06 juillet 2015

Grèce : si on mettait un peu de géopolitique dans le débat ?


Un réunion des gouverneurs à la Banque Centrale Européenne, un sommet Hollande-Merkel, un Eurogroupe, un sommet Européen. Les réunions s'enchaînent. Les déclarations se tendent. L'heure n'est pas à la conciliation. On somme les grecs de remettre des propositions concrètes et crédibles, on laisse entendre que le scénario de la sortie de la monnaie unique est l'unique voie envisageable, on annonce que s'il devait, par miracle, s'ouvrir une négociation, celle-ci serait longue et difficile. 
Ce sont les raidissements habituels des grands rendez-vous européens. La dramatisation nécessaire pour justifier qu'on s'enferme et qu'au bout de la nuit on finisse par cèder, sur tout ou sur un peu, au nom de l'intérêt général. Le Grexit reste une possibilité, crédible. Mais la réconciliation et l'accord a l'amiable avec programme de réformes et report de la dette en est une autre . 
A l'heure où j'écris ces lignes les petites phrases appellent à la rupture, la raison pousse au dialogue, et on ne sait pas de quel côté la balance penchera demain. On ne peut même pas exclure que la décision définitive ne soit repoussée à plus tard, pour donner le temps au nouveau ministre des finances de comprendre dans quelle moussaka il a mis les pieds. 

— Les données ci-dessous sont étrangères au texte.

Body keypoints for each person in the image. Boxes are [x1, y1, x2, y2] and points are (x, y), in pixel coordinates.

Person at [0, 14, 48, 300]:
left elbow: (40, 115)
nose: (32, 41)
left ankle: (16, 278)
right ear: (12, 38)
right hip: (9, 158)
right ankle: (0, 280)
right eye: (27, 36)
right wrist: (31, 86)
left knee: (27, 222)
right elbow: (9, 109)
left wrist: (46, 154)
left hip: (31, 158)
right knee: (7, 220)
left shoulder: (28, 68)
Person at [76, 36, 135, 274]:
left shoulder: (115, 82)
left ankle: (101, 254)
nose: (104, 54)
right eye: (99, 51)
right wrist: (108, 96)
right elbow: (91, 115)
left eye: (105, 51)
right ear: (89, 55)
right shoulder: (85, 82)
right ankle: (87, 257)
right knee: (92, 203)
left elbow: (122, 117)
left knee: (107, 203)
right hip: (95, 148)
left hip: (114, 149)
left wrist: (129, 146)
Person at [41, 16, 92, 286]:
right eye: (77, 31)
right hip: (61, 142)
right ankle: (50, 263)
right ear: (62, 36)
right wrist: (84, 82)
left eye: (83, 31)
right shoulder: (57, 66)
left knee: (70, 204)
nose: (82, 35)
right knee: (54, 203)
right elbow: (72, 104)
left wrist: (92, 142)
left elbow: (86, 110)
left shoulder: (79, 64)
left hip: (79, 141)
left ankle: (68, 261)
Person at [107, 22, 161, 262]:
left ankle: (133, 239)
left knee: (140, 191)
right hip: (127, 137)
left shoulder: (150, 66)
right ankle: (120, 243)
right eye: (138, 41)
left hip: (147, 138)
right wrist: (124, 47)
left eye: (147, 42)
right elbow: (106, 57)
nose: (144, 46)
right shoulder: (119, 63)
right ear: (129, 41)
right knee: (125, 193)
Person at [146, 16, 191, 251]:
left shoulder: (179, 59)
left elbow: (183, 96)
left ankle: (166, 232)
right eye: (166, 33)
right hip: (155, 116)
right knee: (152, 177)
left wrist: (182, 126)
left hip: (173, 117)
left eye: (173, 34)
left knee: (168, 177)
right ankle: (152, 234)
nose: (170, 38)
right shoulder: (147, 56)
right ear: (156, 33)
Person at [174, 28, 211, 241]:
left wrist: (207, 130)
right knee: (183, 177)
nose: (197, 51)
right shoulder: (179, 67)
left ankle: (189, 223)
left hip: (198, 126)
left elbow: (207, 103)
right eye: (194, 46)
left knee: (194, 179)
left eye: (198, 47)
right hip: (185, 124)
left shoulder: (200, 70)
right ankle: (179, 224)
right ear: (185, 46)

Côté journalisme on n' aura sans doute jamais autant parlé de finances, d'endettement et de relance. Les économistes ont pris possession des plateaux des journaux télévisés. Les reportages se multiplient, les directs aussi. Que l'on soit en faveur du oui ou du non on c'est bien de doctrine économique dont on débat dans les familles : rigueur budgétaire et réalisme d'un côté, relance par la dépense de l'autre. La " financiarisation " du dossier grec m'interpelle. Comme si la décision était uniquement budgétaire et ne pouvait avoir d'autre conséquences que celle de calmer ou agiter les marchés, de restaurer le crédit des États membres, de permette ou pas le redémarrage de l'économie grecque. 
Que les banquiers ne pensent qu'à l'argent c'est une chose. Que les politiques et les commentateurs raisonnent uniquement en Euros ou en dollars en est une autre. 

Sortir de la monnaie unique n'est pas qu'une question de créances à rembourser. C'est aussi une question de projet européen. L'appartenance à la zone Euro permet à un état membre d'être au cœur du système. En sortir c'est jouer en seconde division. Cela consacrerait l'idée d'une Europe à deux vitesses.
Pire, le retour de la Drachme signifierait un changement de frontière de l'union européenne. Cela vous semble farfelu ? Prenez une carte. Aujourd'hui l'union s'étend jusqu'au Bosphore. Des îles grecques (de la Crête, de Kos ou de Rhodes, nottament) nous ne sommes qu'à quelques miles nautiques de la Turquie, du Liban, de l'Egypte ou de la Lybie. La Grèce, comme Chypre, Malte et l'Italie était un point de passage des réfugiés Syriens ou Erytreens qui tentent d'entrer dans l'Union. Avec le durcissement de la politique européenne les réfugiés empruntent désormais une route terrestre qui passe plus au nord, via la macédoine et la Serbie. Si la Grèce n'a plus de raison (ni les moyens) de participer aux contrôles préparez vous à une autoroute de réfugiés qui viendra se jeter dans la mer ionienne. Les Italiens n'ont rien à y gagner. Et ça, c'est du concret. 
Exclure la Grèce c'est créer une poche de pauvreté alors que notre projet européen repose sur la promesse de prospérité. L'Europe aura failli, le rêve Européen ne mobilisera plus personne.  
Exclure la Grèce c'est redonner du poids à la Russie qui s'empressera de nouer des liens commerciaux privilégiés avec le potentiel futur-ex-état membre. 
Exclure la Grèce c'est ne plus avoir de moyen de tempérer ses relations parfois orageuse avec le voisin turc et prendre le risque d'une escalade aux portes de l'Europe. 
Ajoutez la présence de bases militaires (d'où croyez-vous que partaient les F16 qui frappaient la Lybie ?) et vous comprendrez que nos chefs d'Etat et de gouvernement feraient bien d'intégrer une bonne dose de géopolitique à leurs discussions financières. A moins que l'Europe, aveuglée par ses obsessions budgétaires,  ne se fasse, une fois encore  doubler par la Russie, la Chine ou les États-Unis... Cette fois-ci sur son propre continent.